Max from Brooksbank Elementary in Canada asked which colors of plastic appear most often in the ocean? Fragments are often white, blue, green, grey and black. The tan, red orange and yellow pieces are gone. This could be for a few reasons. We find that some animals select red colors to eat because they look like zooplankton. The dominance of white fragments could also be because we make mostly white plastic products.

Gabriel (Alcaparros School) and Mitchell (from Brooksbank) as well as Daniel, Sean, Landan, Jackie, Makayla, Marie and others (from River Ridge High School, Florida), as far as which ocean is more polluted, we’ve only visited two – North Atlantic Gyre and North Pacific Gyre. They are so similar. The only difference I’ve noticed is that the North Pacific seems to have more fishing nets floating about. Otherwise, the types of plastic, and the condition of the plastic looks the same to me.

Of all the plastic we find, which is the most harmful to marine life? Teresa, of Belmont University in Tennessee, Chris from South Gate, CA, Stephen from Christensen Middle School and the students of BOCES, Binghamton, NY asked great questions here. All plastics impact marine life. Last week we found a fish stuck in a dark colored plastic bottle. The living fish was facing the bottom of the bottle. It couldn’t turn around, and it couldn’t back out because it grew to be bigger than the mouth of the bottle! If you look at all the research done on animal interactions with plastic, it amounts to 44% of seabird species are either entangled or are ingesting plastic, 22 marine mammal species, all sea turtle species (including several endangered species), and a very long and fast growing list of fish. Jasmin (West Anchorage High School), we’ve also found that plastic is a sponge for many different pollutants that are flowing into the ocean. Pesticides stick to plastic, oil sticks to plastic, PCBs and flame retardants stick to plastic. When marine life ingests plastic, it is also ingesting plenty of other toxins that stick to it.

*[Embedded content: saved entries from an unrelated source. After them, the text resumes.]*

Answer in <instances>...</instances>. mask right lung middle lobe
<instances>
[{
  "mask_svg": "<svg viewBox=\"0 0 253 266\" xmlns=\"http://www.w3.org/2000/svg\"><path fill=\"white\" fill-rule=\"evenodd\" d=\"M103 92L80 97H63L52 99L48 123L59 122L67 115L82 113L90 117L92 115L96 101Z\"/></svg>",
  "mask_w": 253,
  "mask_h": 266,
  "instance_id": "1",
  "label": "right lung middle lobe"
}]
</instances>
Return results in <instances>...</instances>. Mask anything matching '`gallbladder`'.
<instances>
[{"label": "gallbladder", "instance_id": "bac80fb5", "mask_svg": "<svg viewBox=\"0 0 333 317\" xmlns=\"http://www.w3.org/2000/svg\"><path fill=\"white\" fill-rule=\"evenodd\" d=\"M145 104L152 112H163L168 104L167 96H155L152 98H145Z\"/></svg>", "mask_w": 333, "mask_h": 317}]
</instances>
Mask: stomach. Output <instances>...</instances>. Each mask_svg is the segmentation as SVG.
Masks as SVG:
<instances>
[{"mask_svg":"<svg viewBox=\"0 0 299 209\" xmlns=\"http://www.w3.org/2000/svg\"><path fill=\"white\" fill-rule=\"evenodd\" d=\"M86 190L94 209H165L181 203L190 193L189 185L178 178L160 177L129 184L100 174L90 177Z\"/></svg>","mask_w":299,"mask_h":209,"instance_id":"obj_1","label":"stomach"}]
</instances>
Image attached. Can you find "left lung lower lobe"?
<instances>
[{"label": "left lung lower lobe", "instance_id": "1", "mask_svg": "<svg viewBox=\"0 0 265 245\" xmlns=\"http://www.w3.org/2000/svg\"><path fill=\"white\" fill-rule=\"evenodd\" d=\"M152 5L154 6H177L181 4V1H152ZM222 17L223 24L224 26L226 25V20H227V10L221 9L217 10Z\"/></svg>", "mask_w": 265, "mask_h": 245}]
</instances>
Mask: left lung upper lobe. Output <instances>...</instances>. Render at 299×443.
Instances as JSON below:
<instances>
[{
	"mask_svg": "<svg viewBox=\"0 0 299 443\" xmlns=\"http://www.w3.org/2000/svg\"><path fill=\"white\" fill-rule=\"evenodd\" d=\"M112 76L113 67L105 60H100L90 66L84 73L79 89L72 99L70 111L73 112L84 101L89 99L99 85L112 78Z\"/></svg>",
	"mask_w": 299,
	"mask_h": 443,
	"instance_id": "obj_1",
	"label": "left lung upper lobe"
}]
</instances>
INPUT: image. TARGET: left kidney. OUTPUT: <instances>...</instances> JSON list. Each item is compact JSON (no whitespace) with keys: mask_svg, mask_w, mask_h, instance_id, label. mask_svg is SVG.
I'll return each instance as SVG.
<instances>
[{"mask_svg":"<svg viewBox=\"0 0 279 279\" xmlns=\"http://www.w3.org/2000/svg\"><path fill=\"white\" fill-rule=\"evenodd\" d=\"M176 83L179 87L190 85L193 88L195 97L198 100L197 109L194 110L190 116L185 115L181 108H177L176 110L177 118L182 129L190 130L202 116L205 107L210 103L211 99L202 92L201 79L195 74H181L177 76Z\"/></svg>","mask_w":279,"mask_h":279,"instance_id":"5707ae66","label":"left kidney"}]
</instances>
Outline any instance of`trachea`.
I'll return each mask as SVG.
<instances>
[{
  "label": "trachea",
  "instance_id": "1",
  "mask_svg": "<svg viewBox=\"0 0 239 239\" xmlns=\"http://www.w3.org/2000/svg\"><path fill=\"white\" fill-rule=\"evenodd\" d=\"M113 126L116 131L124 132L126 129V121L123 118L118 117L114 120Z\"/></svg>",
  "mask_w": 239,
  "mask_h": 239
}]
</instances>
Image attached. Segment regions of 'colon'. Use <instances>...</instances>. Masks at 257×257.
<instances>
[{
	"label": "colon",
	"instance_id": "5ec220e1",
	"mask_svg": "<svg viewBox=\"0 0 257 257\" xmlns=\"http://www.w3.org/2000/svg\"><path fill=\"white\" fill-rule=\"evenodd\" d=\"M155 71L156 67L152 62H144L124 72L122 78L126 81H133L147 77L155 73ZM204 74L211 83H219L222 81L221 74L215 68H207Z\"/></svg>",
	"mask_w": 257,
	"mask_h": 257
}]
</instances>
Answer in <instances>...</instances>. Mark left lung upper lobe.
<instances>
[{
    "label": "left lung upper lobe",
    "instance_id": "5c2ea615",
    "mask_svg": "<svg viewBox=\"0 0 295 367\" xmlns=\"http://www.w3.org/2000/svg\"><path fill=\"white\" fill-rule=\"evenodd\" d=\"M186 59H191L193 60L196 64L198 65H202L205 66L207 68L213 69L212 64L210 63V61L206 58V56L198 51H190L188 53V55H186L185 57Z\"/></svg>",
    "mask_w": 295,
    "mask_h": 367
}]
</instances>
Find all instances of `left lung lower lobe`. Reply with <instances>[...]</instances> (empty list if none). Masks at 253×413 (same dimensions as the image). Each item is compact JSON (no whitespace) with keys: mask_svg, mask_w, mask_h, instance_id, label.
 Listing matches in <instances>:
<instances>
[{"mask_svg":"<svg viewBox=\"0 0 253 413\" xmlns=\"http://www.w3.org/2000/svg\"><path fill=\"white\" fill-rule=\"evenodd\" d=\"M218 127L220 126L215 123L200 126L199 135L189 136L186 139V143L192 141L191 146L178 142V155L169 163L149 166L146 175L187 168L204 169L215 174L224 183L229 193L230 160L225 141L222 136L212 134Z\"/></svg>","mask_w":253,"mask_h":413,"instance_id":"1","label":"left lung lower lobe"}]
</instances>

Students from Brooksbank Elementary School in North Vancouver, BC, Canada (including Oscar, Megan, Michael, Mitchell, Max and Kurt and others in Mr. Clarke's 5th grade class) asked several good questions. Students from Christensen Middle School, CA and Oscar from Brooksbank wanted to know- what inspires us? I can speak for myself in saying that you inspire me. I’ve had a few past experiences that we’re powerful moments, like visiting Midway Atoll and watching young Laysan Albatross chicks die with stomachs full of plastic cigarette lighters. I once canoed 5 months down the Mississippi River and saw tons of plastic junk floating out to sea. But I’m mostly inspired by the nature of people to change their ideas and behavior when they know the right thing to do. When you know that the poorly designed throw-away plastic products we consume are trashing the world, then people want to stop. They want to tell others and make them stop. That inspires me.
It’s inspires all of us on board the Sea Dragon to want to travel to all 5 sub-tropical gyres in the ocean. Megan, there are many more smaller gyres in the world that we want to visit as well, like the one near the coast of Alaska, or the one above the Arctic Circle in the North Atlantic (Michael), or the one in the Mediterranean Sea. It will take plenty of inspired people to study the plastic pollution issue and bring the information to the public so we can end this Age of Throw Away Plastic.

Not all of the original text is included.